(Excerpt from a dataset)
+===+

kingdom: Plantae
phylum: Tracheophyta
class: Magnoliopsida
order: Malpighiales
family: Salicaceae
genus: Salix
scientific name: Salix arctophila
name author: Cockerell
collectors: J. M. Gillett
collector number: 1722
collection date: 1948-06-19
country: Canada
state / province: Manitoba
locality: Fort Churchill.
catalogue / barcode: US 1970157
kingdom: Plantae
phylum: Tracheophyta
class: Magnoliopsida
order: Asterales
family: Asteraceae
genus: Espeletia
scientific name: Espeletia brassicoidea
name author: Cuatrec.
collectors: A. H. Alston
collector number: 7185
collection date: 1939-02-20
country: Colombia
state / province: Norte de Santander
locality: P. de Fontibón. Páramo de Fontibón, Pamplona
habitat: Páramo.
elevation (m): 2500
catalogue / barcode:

+===+

→ **Stated exercise**: Show each line in the records that contains the word "catalogue".

→ **The reply**:
catalogue / barcode: US 1970157
catalogue / barcode:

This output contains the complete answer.